━━━━━ INPUT RECORDS ━━━━━

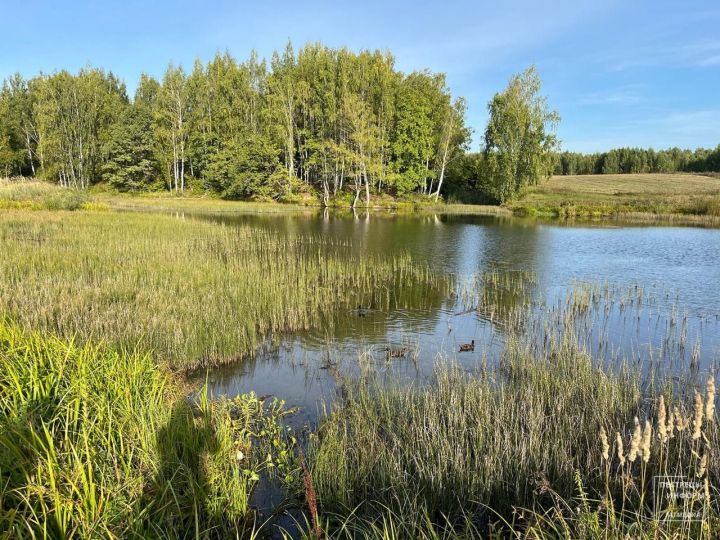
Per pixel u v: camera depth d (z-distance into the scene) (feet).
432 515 16.76
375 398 25.80
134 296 40.63
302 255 73.51
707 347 36.09
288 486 17.71
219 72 210.38
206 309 37.60
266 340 37.27
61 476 13.96
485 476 17.99
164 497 14.98
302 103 187.21
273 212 156.56
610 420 22.33
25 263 48.49
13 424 15.42
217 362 32.01
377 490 17.67
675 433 20.17
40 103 207.51
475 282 58.85
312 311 45.32
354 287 55.77
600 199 184.14
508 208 173.06
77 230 75.25
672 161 405.59
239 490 16.14
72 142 208.03
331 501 17.12
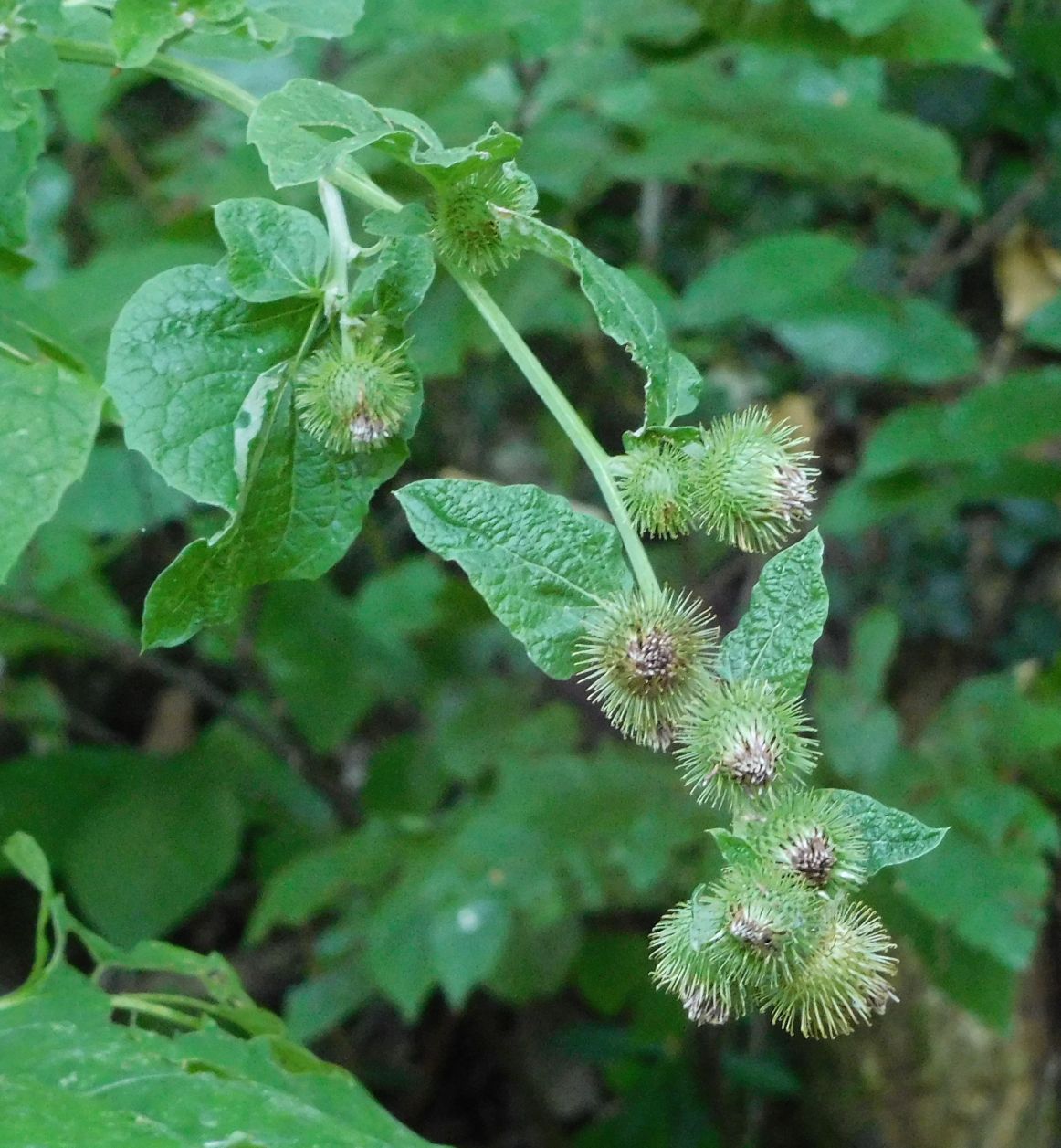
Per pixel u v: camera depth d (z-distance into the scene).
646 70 1.01
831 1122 1.37
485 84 1.00
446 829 1.12
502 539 0.63
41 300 0.85
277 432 0.65
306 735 1.22
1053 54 1.27
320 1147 0.62
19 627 1.17
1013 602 1.46
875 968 0.63
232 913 1.52
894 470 1.14
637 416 1.44
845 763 1.03
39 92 0.70
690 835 0.99
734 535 0.64
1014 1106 1.27
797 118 0.99
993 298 1.52
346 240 0.65
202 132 1.14
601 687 0.64
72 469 0.65
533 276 0.93
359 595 1.37
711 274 1.07
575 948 1.10
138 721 1.60
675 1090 1.32
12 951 1.43
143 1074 0.63
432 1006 1.49
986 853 0.96
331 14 0.71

━━━━━

→ EXERCISE INSTRUCTIONS:
Between and including the line above that contains "13 424 15.42" and the line that contains "894 470 1.14", restate every line word for word. Pictures stay out.

→ ANSWER SECTION:
13 424 15.42
217 362 32.01
377 490 17.67
675 433 20.17
40 103 207.51
475 282 58.85
312 311 45.32
354 287 55.77
600 199 184.14
508 208 173.06
77 230 75.25
672 161 405.59
239 490 16.14
72 142 208.03
331 501 17.12
Per pixel u v: camera depth d (z-distance into the scene).
646 70 1.01
831 1122 1.37
485 84 1.00
446 829 1.12
502 539 0.63
41 300 0.85
277 432 0.65
306 735 1.22
1053 54 1.27
320 1147 0.62
19 627 1.17
1013 602 1.46
875 968 0.63
232 913 1.52
894 470 1.14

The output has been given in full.